Cheryl Greenberger said her work as a psychologist at Chai Lifeline, which provides support and a camp for Jewish children with life-threatening illnesses, spurred her to create R-Mission—as in remission—as a Chai Lifeline program.
“What people were asking for and looking for was a way to connect with other people who could relate to them and understand them in a way that even close family members and close friends couldn’t relate to them,” Greenberger said.

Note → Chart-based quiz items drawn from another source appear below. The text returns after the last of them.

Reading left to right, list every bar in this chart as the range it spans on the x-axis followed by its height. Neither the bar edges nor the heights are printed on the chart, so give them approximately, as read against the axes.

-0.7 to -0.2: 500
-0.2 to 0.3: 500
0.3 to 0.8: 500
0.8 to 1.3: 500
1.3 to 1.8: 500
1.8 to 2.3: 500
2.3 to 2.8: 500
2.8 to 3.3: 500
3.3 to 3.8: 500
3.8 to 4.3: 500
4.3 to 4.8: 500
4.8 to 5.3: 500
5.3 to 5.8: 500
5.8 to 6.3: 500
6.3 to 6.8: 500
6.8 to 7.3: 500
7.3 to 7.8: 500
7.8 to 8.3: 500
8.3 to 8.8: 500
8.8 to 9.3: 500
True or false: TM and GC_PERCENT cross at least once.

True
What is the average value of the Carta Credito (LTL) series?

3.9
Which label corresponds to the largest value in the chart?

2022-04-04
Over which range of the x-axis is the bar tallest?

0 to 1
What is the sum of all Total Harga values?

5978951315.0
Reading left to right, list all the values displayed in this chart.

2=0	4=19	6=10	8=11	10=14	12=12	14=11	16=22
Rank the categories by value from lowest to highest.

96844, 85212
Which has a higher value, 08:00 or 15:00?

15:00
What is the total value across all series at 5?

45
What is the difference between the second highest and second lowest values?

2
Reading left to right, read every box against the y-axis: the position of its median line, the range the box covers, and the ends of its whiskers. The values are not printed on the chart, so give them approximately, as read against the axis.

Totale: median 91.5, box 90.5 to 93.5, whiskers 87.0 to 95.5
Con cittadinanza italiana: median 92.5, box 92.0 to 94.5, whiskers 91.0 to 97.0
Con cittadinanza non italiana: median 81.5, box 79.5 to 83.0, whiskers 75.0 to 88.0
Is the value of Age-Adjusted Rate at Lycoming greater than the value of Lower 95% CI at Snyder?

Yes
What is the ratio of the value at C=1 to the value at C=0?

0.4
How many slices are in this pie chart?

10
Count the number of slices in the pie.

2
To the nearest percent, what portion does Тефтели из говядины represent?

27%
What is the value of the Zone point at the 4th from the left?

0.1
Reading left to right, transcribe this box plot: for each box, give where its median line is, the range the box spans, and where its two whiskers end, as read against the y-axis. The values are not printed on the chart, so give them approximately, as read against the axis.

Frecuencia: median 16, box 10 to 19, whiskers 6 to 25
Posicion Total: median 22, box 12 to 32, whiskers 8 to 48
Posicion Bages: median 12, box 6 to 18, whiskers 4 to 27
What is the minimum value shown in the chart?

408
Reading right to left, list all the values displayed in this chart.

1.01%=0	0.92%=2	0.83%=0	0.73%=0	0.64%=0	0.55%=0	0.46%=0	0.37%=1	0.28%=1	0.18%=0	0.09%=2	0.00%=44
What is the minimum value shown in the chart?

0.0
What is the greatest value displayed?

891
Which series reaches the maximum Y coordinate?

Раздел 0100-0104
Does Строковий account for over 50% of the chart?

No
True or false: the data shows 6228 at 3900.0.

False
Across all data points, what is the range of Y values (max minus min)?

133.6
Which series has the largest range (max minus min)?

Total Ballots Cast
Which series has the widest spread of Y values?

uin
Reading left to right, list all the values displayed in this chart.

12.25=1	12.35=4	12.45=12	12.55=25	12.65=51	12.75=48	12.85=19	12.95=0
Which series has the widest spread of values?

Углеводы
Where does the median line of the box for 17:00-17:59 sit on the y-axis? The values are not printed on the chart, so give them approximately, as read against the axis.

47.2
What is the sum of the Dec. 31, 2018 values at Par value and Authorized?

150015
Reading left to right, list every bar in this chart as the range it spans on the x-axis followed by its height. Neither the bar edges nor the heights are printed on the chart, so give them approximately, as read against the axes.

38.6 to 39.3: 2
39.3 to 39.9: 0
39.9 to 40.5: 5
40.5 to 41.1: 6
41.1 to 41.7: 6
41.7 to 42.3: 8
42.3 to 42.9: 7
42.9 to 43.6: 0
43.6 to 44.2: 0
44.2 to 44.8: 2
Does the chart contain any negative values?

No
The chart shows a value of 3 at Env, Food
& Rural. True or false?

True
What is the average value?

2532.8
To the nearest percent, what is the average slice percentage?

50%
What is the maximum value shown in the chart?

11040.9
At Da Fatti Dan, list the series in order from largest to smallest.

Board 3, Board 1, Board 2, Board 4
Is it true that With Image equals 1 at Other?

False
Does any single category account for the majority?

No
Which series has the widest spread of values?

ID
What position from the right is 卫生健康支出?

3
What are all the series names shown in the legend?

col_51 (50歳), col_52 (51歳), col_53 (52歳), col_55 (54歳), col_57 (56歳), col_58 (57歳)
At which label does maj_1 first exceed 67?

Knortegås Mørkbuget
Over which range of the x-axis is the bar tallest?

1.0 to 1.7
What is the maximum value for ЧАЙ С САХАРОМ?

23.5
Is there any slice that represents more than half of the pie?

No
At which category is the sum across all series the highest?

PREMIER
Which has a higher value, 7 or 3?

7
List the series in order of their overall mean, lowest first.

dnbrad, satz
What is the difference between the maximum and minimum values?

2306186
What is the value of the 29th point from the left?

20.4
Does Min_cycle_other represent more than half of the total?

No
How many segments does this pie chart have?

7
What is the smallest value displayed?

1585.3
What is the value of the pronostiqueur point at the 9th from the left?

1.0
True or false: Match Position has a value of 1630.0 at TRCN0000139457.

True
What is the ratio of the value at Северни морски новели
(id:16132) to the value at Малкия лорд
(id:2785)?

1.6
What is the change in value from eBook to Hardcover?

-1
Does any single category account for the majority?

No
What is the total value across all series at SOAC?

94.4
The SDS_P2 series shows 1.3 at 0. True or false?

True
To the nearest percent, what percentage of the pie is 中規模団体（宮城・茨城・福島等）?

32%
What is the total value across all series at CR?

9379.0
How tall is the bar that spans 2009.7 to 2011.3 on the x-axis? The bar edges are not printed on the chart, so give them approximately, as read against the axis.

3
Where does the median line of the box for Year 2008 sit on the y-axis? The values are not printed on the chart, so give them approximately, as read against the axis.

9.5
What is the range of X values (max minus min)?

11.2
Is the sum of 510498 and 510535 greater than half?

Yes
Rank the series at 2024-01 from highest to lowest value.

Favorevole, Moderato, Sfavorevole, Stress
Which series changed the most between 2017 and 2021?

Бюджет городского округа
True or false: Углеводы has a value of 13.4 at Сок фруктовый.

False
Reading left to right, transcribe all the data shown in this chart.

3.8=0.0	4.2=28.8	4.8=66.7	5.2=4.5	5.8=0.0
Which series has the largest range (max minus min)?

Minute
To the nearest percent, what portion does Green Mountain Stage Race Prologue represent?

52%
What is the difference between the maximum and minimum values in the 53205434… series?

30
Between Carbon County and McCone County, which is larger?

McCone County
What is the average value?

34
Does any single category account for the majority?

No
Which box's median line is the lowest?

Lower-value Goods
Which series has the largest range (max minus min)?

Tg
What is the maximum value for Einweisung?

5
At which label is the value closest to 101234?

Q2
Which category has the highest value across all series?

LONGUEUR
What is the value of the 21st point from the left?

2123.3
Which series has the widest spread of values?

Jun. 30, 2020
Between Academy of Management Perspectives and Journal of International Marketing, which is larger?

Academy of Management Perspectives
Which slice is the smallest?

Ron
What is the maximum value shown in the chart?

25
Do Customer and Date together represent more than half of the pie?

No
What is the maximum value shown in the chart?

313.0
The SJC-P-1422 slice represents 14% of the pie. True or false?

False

The group’s website, r-mission.org, includes a discussion forum open only to those who have registered, as well as a resource section with links to everything from cancer research foundations to support groups to organizations that give scholarships to young people who have had cancer.
Although events will be held in New York, Greenberg points out that the discussion forum can reach a global audience. More than 100 people already have registered, many of them from outside the United States.
An online community, she says, gives “people the opportunity to really be open and honest with the questions they had without publicly announcing themselves.”
Bibring says she is glad to meet people who have had experiences similar to hers.
“All of us went through the same thing,” she said. “They understand what you are going through and they are not going to ditch you. They are there for you when you aren’t feeling well.”
Melanie Kwestel, Chai Lifeline’s director of communications, anticipates that R-Mission will draw its initial members from Chai Lifeline. But she says the goal “is to reach people of all types of cancer beyond just pediatric cancer, and with online advertising we can reach a bigger audience.”
For now, the majority of those involved in R-Mission are Orthodox, but through online advertising and word of mouth, officials hope to reach Jews across the denominations.
David Pelcovitz, a professor of psychology and education at Yeshiva University’s Azrieli Graduate School and a member of the R-Mission advisory committee, said a stigma long surrounded cancer. In Yiddish, cancer was referred to as “yenem machla,” an affliction from the other world.
“It was almost too dread a reality to even face and name,” Pelcovitz said. “We’ve come a long way since then, and this is another example of being able to openly discuss, openly support, and to openly name the monster.”
The stigma, however, remains and it is most prevalent in the Orthodox community, Kwestel said, pointing in particular to a culture in which matchmakers are common. Before the couples meet, they learn much about one another’s background.
“There are people who aren’t going to date someone who had cancer, but it’s just not acceptable in the non-Orthodox community to say that,” Kwestel said.
Unlike Sharsheret, a nonprofit founded a decade ago to focus on young Jewish women who have or were treated for breast and ovarian cancer, R-Mission is the first Jewish organization dedicated to connecting Jewish survivors with all types of cancer, according to Greenberger.
Kwestel says that many who have survived cancer are seeking a sense of community.
“Sometimes people say I’m not religious, I don’t do Shabbos, I don’t do kosher but I’m Jewish,” she said. “There’s still this feeling of affiliation and there is a feeling that in any kind of traumatic situation, we look back to our families and community.”
Bibring says that she is excited that R-Mission has been working closely with survivors to ascertain their needs.
“It’s like we are building our own organization by the means that we have. I think it’s awesome; it’s the best thing you can ask for,” she said. “Different people have different needs, so it’s nice that they are asking us.”
Greenberger wants R-Mission to be a program “for survivors by survivors.”
“I hope that we will develop a strong community where no one will feel alone anymore when they complete treatment, and that people will feel like there is a place they can go where people understand them,” she said. “We really want to empower survivors.”